Public-private partnerships, also known as P3’s, allow private firms or union pension funds to invest in the construction and operation of public projects, such as highways and bridges. In return, the government agency makes fixed payments to them or gives a share of toll revenue.

There are currently 35 states that have legislation in place allowing for public-private partnerships.

Ross J. Pepe, the President & CEO of the Construction Industry Council of Westchester & Hudson Valley stressed the importance of implementing these type of partnerships

“This is a vital program for the economy, infrastructure and people of New York State,” Pepe said. “Public-private partnerships are a great opportunity that those in other states have, but we in New York State don’t have the opportunity to participate in.”

Richard Norment, Executive Director of the National Council for Public-Private Partnerships said he is dedicated to helping New York State craft the best legislation possible.

“At this moment, New York State does not have adequate legislation for public-private partnerships. I think this is a unique opportunity for New York to tap into a process that more and more states are using now,” said Richard Norment, Executive Director of the National Council for Public-Private Partnerships. “If this state used the private sector to fund this project it would lessen the load and not put a drain on the taxpayers. It doesn’t matter if it is the Tappan Zee Bridge or the Yonkers School District; this is a way of instantly creating thousands of jobs.”

| DIRECTIONS |
[a] Translate this sentence from the text on public-private partnerships into Spanish: "There are currently 35 states that have legislation in place allowing for public-private partnerships."
[b] Edit the text on public-private partnerships by replacing "highways and bridges" with "roads and tunnels". Begin at the words "Public-private partnerships, also" and stop after "of toll revenue.".

| DATA EXCERPTS |
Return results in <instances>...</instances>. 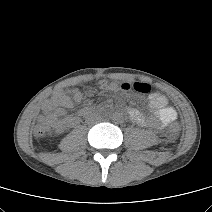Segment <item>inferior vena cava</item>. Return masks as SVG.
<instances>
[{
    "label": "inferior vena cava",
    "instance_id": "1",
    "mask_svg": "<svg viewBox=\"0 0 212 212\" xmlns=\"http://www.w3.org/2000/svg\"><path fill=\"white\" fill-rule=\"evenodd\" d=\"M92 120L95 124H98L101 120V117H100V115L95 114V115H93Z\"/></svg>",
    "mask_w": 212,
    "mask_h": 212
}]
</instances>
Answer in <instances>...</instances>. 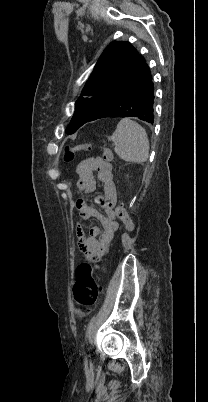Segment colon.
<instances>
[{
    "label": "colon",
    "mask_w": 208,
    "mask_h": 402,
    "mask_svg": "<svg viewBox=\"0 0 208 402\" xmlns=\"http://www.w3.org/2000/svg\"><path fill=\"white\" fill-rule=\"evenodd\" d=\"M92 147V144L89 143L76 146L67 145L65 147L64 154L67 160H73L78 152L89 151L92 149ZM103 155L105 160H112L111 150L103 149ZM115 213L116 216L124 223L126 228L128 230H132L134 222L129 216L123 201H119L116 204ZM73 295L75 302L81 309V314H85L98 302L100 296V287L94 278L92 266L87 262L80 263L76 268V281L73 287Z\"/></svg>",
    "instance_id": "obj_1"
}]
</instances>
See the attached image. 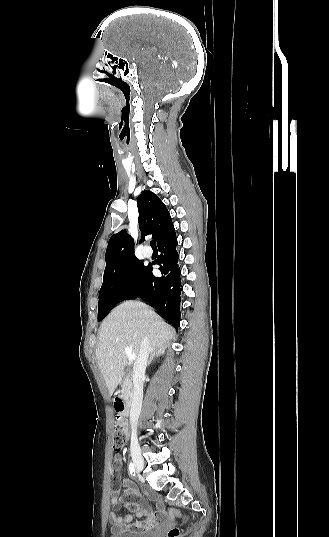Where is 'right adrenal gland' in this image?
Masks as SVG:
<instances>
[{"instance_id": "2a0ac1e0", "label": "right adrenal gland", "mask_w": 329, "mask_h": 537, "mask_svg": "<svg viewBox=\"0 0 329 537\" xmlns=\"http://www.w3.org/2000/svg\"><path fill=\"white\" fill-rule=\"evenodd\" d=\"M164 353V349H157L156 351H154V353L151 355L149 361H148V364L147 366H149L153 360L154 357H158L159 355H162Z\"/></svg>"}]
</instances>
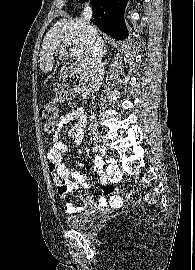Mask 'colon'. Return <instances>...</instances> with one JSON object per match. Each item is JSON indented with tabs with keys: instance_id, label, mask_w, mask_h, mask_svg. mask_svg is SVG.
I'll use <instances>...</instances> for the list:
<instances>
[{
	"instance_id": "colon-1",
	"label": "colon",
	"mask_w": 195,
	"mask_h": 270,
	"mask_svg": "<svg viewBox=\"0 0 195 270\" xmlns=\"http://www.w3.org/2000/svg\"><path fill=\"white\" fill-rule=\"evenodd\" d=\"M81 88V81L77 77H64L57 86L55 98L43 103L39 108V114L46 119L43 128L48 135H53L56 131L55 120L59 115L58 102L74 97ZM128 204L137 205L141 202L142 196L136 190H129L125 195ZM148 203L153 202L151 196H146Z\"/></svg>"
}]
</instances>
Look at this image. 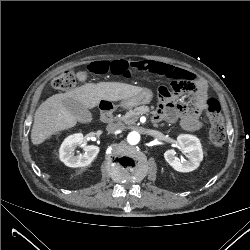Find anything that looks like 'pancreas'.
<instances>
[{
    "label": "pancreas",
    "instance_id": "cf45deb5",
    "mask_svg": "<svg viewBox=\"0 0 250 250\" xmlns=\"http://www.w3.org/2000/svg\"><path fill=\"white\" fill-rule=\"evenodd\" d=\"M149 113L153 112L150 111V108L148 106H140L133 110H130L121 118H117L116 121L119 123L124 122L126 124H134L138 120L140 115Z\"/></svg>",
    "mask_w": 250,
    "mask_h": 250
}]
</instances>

---

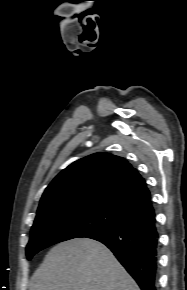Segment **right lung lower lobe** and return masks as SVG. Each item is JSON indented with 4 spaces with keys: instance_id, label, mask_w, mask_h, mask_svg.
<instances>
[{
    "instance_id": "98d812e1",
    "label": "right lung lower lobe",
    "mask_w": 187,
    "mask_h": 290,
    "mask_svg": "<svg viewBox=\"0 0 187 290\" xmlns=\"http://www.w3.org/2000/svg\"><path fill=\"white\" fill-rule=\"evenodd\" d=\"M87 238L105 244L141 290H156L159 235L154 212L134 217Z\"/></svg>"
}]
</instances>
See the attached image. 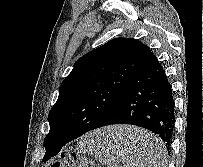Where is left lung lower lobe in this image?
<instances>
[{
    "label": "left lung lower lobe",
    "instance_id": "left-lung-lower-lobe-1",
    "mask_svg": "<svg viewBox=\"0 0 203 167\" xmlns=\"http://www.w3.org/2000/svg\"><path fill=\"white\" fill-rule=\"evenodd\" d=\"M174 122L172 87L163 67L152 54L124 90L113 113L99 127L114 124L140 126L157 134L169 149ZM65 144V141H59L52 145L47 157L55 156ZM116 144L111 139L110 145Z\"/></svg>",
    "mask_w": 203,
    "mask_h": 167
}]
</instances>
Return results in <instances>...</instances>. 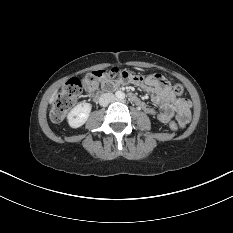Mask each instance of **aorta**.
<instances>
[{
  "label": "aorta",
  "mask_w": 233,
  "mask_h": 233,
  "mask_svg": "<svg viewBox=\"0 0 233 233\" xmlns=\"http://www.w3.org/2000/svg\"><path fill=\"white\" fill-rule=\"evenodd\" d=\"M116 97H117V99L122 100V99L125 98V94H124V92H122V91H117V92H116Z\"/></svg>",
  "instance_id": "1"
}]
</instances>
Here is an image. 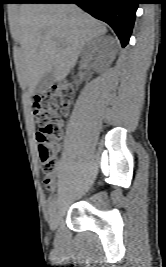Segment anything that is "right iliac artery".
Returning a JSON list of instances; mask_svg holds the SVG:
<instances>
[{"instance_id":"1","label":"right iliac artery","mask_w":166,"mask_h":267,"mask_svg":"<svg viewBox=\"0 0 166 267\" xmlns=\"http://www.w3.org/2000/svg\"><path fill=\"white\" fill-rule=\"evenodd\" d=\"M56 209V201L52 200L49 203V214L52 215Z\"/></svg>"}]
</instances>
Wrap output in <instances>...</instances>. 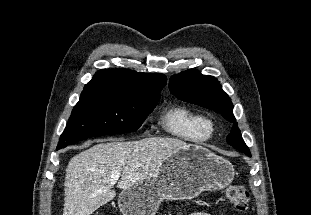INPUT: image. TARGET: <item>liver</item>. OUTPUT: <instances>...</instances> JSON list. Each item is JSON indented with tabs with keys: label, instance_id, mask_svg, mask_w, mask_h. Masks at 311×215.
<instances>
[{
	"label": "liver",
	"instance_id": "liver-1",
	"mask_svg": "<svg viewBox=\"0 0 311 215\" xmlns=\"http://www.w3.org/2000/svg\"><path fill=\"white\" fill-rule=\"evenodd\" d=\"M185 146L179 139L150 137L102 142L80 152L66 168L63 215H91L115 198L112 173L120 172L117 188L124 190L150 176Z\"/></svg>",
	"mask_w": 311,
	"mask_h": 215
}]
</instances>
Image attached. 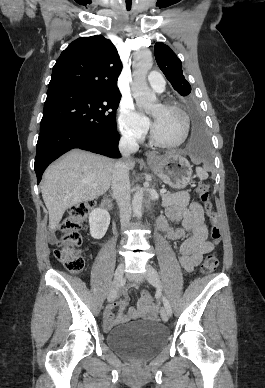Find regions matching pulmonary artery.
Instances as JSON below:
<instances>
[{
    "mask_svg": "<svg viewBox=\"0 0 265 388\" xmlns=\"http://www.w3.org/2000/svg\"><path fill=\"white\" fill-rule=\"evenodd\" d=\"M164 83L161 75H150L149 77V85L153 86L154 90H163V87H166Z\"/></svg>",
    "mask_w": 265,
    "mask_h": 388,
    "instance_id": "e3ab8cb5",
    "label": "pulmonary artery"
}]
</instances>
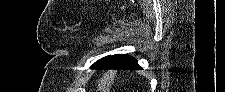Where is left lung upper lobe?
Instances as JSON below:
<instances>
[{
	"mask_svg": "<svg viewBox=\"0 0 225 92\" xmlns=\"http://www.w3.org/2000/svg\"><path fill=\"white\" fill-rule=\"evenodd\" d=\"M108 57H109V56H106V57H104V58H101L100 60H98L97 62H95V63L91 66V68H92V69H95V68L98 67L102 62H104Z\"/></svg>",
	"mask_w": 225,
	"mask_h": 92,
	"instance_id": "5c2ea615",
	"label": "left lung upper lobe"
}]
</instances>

| RESPONSES TO THE TASKS |
[a] Actualmente hay 35 estados que cuentan con legislación que permite las asociaciones público-privadas.

[b]
Public-private partnerships, also known as P3’s, allow private firms or union pension funds to invest in the construction and operation of public projects, such as roads and tunnels. In return, the government agency makes fixed payments to them or gives a share of toll revenue.